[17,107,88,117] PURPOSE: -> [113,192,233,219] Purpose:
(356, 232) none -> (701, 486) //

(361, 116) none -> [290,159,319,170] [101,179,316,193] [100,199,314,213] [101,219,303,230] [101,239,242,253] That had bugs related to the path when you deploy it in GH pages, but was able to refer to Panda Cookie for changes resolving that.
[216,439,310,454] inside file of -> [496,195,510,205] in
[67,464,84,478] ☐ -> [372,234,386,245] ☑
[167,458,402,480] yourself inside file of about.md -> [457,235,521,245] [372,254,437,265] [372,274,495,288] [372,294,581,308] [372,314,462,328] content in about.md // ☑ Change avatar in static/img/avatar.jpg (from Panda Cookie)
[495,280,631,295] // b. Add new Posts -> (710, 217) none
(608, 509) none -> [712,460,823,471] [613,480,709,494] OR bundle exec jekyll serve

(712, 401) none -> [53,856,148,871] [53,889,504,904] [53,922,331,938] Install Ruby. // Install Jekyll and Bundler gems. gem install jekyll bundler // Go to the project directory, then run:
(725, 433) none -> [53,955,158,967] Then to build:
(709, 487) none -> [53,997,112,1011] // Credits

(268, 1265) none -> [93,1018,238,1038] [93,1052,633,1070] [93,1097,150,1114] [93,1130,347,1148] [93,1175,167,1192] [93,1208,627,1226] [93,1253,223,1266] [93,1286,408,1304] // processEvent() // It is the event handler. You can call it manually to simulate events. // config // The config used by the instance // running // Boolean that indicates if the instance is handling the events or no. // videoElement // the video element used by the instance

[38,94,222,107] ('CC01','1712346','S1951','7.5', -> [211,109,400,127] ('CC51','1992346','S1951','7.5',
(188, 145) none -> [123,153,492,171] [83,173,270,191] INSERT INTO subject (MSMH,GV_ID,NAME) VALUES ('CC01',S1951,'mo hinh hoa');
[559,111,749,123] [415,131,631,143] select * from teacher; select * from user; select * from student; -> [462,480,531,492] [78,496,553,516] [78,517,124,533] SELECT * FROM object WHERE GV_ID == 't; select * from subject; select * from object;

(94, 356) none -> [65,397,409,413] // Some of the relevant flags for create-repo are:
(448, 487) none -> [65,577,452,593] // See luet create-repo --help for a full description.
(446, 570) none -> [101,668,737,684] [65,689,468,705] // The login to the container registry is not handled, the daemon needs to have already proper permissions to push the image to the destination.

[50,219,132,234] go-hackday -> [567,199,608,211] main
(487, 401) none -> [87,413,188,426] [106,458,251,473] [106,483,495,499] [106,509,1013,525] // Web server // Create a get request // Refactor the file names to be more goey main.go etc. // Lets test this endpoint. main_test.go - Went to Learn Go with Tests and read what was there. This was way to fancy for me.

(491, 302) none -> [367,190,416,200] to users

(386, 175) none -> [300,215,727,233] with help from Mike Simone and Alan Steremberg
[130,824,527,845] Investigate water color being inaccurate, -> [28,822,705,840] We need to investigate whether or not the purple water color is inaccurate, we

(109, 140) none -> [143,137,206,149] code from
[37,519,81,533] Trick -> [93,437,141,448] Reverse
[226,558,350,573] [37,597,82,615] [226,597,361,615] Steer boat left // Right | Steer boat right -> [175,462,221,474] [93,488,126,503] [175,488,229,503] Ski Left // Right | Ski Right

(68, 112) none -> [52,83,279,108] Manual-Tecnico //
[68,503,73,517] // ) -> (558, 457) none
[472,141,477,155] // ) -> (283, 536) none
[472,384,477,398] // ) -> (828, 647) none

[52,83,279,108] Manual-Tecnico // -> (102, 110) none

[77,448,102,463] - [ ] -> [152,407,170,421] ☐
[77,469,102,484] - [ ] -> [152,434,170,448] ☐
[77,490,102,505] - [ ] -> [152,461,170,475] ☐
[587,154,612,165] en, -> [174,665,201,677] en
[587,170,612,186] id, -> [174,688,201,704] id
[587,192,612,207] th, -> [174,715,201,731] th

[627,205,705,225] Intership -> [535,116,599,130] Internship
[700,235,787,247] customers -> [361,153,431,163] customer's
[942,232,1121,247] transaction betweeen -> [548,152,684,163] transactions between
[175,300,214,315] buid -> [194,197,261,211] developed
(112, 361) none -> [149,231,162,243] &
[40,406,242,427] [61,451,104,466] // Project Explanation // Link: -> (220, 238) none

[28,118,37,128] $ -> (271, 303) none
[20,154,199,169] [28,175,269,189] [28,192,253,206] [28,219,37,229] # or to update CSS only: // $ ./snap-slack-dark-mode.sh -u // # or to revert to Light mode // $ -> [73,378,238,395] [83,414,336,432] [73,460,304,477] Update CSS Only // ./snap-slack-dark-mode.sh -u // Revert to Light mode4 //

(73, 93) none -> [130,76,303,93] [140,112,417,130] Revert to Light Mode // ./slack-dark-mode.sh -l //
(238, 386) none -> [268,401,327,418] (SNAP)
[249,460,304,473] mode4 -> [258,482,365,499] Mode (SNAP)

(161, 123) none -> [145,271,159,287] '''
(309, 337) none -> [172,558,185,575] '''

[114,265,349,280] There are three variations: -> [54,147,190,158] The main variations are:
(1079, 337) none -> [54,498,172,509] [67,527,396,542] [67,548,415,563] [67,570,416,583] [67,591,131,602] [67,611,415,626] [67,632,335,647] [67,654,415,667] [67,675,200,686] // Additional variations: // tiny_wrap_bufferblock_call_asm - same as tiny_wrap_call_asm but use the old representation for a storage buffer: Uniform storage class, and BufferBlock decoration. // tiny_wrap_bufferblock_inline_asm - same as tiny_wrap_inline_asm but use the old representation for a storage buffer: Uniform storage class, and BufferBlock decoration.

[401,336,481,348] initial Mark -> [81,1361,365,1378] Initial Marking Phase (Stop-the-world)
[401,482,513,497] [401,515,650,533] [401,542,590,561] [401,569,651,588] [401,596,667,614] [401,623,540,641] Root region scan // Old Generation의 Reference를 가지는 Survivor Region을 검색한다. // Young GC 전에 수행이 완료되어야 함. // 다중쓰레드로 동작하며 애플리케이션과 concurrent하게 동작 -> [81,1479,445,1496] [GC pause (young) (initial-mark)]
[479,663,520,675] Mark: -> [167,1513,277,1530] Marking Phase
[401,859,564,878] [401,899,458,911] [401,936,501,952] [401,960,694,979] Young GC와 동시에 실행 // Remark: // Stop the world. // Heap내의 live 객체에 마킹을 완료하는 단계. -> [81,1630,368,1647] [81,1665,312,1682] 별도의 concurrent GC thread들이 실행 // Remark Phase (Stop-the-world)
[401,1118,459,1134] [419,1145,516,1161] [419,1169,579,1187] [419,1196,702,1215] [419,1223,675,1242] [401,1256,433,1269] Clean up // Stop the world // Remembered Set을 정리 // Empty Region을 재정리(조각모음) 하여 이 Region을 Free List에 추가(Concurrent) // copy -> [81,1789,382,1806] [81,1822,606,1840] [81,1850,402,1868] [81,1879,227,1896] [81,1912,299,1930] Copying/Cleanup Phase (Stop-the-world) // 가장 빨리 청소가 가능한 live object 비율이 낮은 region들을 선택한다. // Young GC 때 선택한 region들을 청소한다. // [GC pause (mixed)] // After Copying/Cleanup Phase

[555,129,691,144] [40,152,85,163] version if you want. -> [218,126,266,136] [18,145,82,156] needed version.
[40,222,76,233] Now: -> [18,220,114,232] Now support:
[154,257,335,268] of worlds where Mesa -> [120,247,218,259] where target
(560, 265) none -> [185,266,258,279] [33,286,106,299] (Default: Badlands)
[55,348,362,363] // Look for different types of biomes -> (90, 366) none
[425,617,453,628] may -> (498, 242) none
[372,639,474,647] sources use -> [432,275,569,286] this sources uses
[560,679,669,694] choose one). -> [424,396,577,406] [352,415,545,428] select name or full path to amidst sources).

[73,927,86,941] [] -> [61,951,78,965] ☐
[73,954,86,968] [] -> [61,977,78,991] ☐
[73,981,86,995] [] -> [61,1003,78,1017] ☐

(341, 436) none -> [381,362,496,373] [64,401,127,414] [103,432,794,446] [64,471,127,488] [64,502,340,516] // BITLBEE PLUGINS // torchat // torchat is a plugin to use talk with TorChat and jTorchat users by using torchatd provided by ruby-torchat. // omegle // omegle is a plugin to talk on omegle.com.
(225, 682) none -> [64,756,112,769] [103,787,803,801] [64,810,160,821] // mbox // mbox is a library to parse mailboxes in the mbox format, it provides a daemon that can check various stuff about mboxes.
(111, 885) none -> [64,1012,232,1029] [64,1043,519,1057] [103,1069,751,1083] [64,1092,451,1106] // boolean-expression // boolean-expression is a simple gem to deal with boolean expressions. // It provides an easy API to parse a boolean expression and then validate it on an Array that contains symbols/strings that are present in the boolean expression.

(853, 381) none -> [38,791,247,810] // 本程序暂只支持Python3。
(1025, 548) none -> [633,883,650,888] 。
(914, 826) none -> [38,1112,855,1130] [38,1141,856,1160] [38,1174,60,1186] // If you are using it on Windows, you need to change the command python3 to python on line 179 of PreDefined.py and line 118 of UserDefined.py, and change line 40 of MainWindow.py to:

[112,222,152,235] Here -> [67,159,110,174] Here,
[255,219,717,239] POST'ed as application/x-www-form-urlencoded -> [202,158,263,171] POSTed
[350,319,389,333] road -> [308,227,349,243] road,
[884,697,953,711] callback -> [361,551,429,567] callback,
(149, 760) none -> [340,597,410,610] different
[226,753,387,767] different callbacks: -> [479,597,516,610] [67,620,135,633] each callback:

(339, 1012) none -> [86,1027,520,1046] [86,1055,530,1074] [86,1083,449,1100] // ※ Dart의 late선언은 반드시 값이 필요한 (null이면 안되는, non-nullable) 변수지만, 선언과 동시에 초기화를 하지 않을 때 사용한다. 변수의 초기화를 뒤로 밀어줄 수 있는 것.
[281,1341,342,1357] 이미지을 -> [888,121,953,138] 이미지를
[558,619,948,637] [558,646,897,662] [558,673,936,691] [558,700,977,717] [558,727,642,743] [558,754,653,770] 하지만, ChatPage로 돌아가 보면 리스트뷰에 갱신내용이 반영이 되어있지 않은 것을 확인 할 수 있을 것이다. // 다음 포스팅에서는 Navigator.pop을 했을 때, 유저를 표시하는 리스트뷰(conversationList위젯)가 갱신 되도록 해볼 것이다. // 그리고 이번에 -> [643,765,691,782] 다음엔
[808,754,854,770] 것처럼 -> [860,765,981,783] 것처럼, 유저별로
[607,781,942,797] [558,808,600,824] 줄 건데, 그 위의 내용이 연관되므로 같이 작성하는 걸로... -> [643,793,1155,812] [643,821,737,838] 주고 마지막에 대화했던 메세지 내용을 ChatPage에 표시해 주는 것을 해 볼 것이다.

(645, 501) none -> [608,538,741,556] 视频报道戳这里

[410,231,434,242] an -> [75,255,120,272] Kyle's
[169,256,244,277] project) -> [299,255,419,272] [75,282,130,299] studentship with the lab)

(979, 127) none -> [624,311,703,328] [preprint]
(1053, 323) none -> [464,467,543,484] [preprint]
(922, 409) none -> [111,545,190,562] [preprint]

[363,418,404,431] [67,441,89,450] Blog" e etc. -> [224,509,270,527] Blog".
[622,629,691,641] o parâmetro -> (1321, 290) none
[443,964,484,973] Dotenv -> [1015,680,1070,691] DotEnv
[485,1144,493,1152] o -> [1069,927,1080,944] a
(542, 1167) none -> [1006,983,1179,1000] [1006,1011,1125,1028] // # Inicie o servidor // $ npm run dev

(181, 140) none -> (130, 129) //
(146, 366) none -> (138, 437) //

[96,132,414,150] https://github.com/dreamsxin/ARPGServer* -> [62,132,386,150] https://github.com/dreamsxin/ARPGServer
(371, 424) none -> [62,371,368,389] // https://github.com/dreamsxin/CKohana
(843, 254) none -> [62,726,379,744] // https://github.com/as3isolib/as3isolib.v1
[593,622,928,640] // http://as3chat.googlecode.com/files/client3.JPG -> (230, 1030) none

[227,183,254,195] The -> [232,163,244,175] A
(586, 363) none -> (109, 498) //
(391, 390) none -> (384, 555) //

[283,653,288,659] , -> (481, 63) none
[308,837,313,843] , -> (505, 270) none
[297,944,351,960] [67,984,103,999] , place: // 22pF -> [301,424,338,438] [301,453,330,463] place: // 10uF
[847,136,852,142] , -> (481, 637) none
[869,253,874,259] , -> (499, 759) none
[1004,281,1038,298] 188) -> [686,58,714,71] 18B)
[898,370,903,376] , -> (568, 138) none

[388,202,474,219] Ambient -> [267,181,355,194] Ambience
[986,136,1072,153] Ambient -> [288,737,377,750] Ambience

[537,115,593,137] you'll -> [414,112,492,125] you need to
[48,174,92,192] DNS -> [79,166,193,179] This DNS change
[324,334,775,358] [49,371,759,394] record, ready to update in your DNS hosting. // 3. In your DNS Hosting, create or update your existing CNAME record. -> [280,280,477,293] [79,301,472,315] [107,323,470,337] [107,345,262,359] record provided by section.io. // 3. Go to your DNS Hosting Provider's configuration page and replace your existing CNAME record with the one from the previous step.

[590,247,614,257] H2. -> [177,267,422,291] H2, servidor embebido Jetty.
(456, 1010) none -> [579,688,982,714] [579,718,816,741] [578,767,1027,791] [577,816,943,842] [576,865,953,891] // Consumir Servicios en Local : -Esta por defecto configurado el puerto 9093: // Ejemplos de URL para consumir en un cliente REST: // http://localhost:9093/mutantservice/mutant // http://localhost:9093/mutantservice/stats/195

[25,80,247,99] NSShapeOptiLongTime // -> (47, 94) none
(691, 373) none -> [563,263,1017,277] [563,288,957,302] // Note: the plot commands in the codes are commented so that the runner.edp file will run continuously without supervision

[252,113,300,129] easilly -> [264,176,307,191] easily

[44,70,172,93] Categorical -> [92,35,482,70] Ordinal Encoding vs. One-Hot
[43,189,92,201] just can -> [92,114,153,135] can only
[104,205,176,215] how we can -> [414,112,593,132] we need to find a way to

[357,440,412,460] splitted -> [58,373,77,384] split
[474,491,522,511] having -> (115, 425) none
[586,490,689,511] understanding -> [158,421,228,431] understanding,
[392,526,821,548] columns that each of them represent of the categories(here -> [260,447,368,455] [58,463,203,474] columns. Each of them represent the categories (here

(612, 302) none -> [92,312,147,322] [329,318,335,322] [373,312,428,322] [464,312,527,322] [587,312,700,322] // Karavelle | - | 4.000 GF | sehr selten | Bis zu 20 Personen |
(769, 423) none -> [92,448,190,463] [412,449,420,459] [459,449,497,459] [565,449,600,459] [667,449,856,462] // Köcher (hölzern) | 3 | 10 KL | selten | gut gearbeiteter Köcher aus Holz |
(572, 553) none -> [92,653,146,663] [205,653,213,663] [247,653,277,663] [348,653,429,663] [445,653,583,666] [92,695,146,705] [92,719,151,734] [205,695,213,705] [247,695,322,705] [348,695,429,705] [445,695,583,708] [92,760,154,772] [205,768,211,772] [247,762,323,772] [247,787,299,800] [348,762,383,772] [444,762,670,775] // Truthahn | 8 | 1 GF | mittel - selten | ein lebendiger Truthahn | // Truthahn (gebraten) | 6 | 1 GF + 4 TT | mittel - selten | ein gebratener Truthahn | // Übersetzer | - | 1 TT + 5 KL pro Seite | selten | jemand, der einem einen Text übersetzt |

────────────────────────────────────────

- Task details:
Take the line above containing "[38,94,222,107] ('CC01','1712346','S1951','7.5', ->", the line containing "[50,219,132,234] go-hackday ->", and all lines in between, and copy them exactly without anything else.

- Expected output:
[38,94,222,107] ('CC01','1712346','S1951','7.5', -> [211,109,400,127] ('CC51','1992346','S1951','7.5',
(188, 145) none -> [123,153,492,171] [83,173,270,191] INSERT INTO subject (MSMH,GV_ID,NAME) VALUES ('CC01',S1951,'mo hinh hoa');
[559,111,749,123] [415,131,631,143] select * from teacher; select * from user; select * from student; -> [462,480,531,492] [78,496,553,516] [78,517,124,533] SELECT * FROM object WHERE GV_ID == 't; select * from subject; select * from object;

(94, 356) none -> [65,397,409,413] // Some of the relevant flags for create-repo are:
(448, 487) none -> [65,577,452,593] // See luet create-repo --help for a full description.
(446, 570) none -> [101,668,737,684] [65,689,468,705] // The login to the container registry is not handled, the daemon needs to have already proper permissions to push the image to the destination.

[50,219,132,234] go-hackday -> [567,199,608,211] main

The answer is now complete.